Dudes continue uninterrupted exercise of divine right to annex uteruses as political tools, almost as if International Women’s Day had no impact whatsoever!
Whups! Looks like I missed International Women’s Day. I was preoccupied with extensive preparations for my “Dancing with the Stars” pre-season gala. No doubt you were, too.
Unlike International Men’s Day — which runs year round (including during International Women’s Day) in an effort to promote patriarchy, marriage, religion, compulsory pregnancy, poverty, global warming, pole-dancing, and violence — International Women’s Day is a poorly advertised 24-hour period when it’s marginally more acceptable than usual for media to acknowledge women who sound off about the global humanitarian crisis afflicting the vaginatariat.
But the next day it’s right back to business as usual, as the first three items in the Twisty Inbox attest.
— In New Jersey two gubernatorial candidates are arguing over which one of them decided to become an anti-abortionite first. That’s right, it’s news when two dudes fuss over the inception date of their support of the state colonization of women’s uteruses. Why? Because the longer a dude politician fœtophiliac has fought for the rights of men to use women, the more lovable he is to his “socially conservative” (i.e. misogynist) constituency.
“I’ve hated women longer than Dude X has! Vote for me!”
“Not true! I’ve hated women since Day 1!”
“Oh yeah? Well, I’ve been tripping old ladies on escalators since 1983!”
“Oh yeah? Well, I’ve been ogling 9-year-old girls on playgrounds since 1978!” Etc.
— Fran Ellers, a pro-choice woman making a “passionate plea” to a Kentucky legislative panel, was obliged to “respectfully oppose” a bill that would impose one of those asinine ultrasound/ cute-beating-baby-heart/ 24-hour-waiting-period dealios that are all the rage right now.
Way to go Fran Ellers, but I focus here on the word “respectfully.” The constraints of patriarchal convention required that, prior to making the wild suggestion that women are human, Ellers essentially had to suck it up and curtsey before the great wisdom of the dudely tribunal and offer deferrential “respect” to the insane idea that women are meatsock fetubators.
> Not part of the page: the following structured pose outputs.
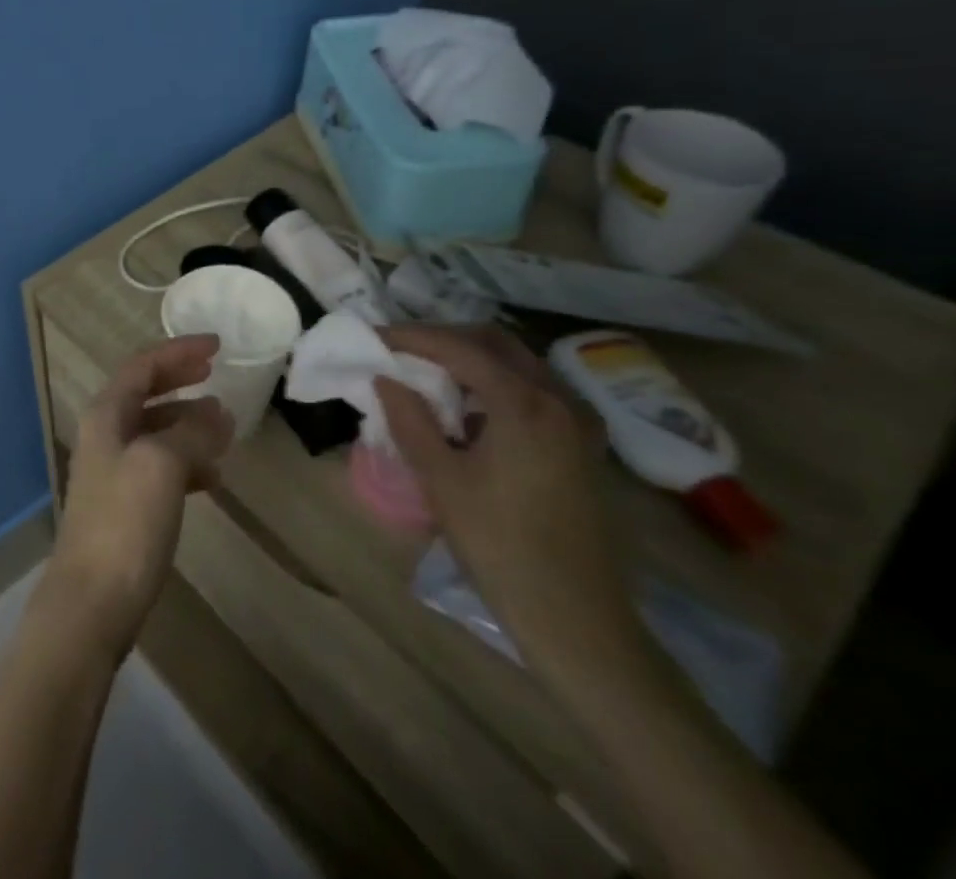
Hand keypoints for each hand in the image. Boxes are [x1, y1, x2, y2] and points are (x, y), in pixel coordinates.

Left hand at [41, 336, 234, 661]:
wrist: (92, 600)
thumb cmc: (125, 522)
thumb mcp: (162, 465)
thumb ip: (190, 432)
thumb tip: (216, 411)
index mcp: (106, 415)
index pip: (142, 366)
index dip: (178, 351)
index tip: (217, 345)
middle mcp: (105, 435)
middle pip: (145, 393)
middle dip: (180, 380)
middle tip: (215, 373)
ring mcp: (113, 470)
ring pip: (155, 431)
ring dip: (188, 423)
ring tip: (225, 429)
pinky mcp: (125, 505)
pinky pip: (160, 467)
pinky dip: (186, 462)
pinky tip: (212, 477)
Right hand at [377, 325, 639, 670]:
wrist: (577, 619)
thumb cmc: (500, 545)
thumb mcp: (440, 479)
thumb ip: (409, 418)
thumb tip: (385, 378)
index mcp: (524, 403)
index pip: (459, 348)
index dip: (411, 337)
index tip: (373, 337)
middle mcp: (558, 400)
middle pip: (495, 343)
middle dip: (443, 339)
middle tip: (400, 351)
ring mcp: (578, 423)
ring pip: (518, 364)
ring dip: (470, 359)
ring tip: (427, 376)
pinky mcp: (582, 446)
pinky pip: (534, 391)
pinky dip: (495, 384)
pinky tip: (468, 411)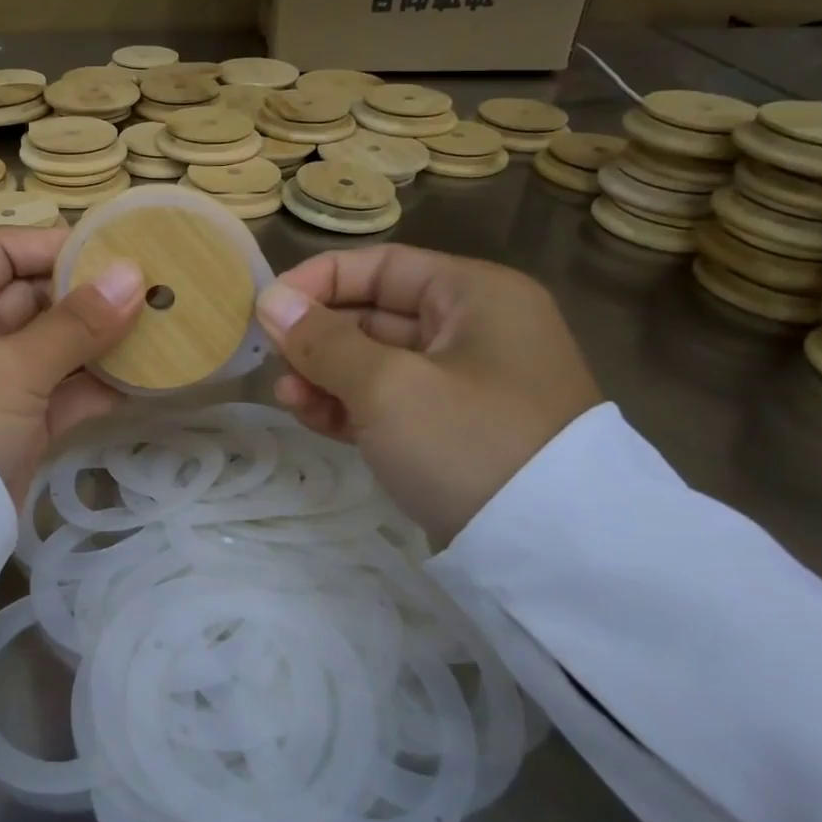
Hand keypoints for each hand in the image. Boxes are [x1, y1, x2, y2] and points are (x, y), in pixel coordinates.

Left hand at [0, 227, 144, 505]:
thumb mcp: (10, 367)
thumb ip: (75, 323)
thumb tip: (134, 275)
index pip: (3, 251)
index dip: (57, 247)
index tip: (118, 252)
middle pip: (33, 297)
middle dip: (90, 296)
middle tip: (154, 290)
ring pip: (53, 347)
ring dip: (100, 342)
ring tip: (161, 329)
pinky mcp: (14, 424)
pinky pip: (60, 391)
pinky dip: (96, 386)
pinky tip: (144, 378)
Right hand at [255, 245, 600, 547]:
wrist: (553, 556)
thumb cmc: (468, 442)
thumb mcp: (386, 386)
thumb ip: (322, 340)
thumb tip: (270, 301)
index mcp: (475, 296)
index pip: (382, 265)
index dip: (319, 280)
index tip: (267, 307)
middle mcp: (473, 330)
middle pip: (374, 313)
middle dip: (317, 335)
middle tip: (269, 358)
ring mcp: (465, 384)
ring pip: (376, 362)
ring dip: (325, 374)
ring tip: (286, 396)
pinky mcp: (453, 431)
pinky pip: (389, 402)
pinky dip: (349, 405)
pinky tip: (309, 415)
Happily the anti-abortionite bill died in committee, but the necessity of pretending to pay homage to that outrageous, barbaric viewpoint — hell, it’s not even a viewpoint, it’s the actual practice of oppression — sorely chaps the Twisty hide. Yet obeisance to this “with all due respect” social nicety is precisely what all women are required to do by the de facto owners of their uteruses if we expect to get a word in. If I ever tried to testify at one of those things I’d probably get hauled off in chains.
Not that it matters one way or another in the long run. One of the dudes who voted against the ultrasound bill claims that his opponents are blocking his bills in other committees, ostensibly in retribution for his pro-abortion ways. Thus, as is justified by global accords governing the fair use of women, uteruses remain the sole property of dudes to squabble over and hold hostage and infest however they see fit.
— Of course you have heard of this particularly mind-blowing case of medieval wankery. I allude to the recent rampage of Catholic Archbishop Sobrinho, Grande Mucky-Muck of the Brazilian Coalition for the Torture of Little Girls. Sobrinho first tried to block the abortion of a pair of fetuses infesting a 9-year-old girl. When that failed, he went on an excommunication spree, kicking out of his moron church anyone who had anything to do with the abortion. He booted the girl’s mother, the girl’s doctors, the doctor’s dogs, and the horses they rode in on.
He did not, however, excommunicate the 9-year-old’s stepfather who, it turns out, is the dickmunch perv who raped the kid in the first place.
Like all Catholic mucky-mucks, Archbishop Sobrinho worships an invisible magic dude who tells him that aborting parasitic growths is way, way worse than raping little kids and then forcing them to bring twin fetuses to term even though the little kids are physically too small to do it. This invisible magic dude will welcome the dickmunch child rapist into his billowing cumulus-cloud arms for eternal bliss, but everyone who advocated for the innocent little kid is going straight to hell. It’s comical, except that it isn’t.
The Catholic dude defends his views by comparing women’s bodily sovereignty to the Holocaust. No shit! Thus is a 9-year-old rape victim who gets a life-saving abortion like unto a Nazi.
Another dude, the president of Brazil, gets a piece of the action by condemning the Vatican.
I don’t personally see what the big whoop is with getting kicked out of an organization that loves pedophile rapists and hates 9-year-old girls. If some priesty barbarian patriarchyist excommunicated my ass from a crummy club like that, I’d rent out Tuscany for the weekend and throw a Butt-Dance Festival.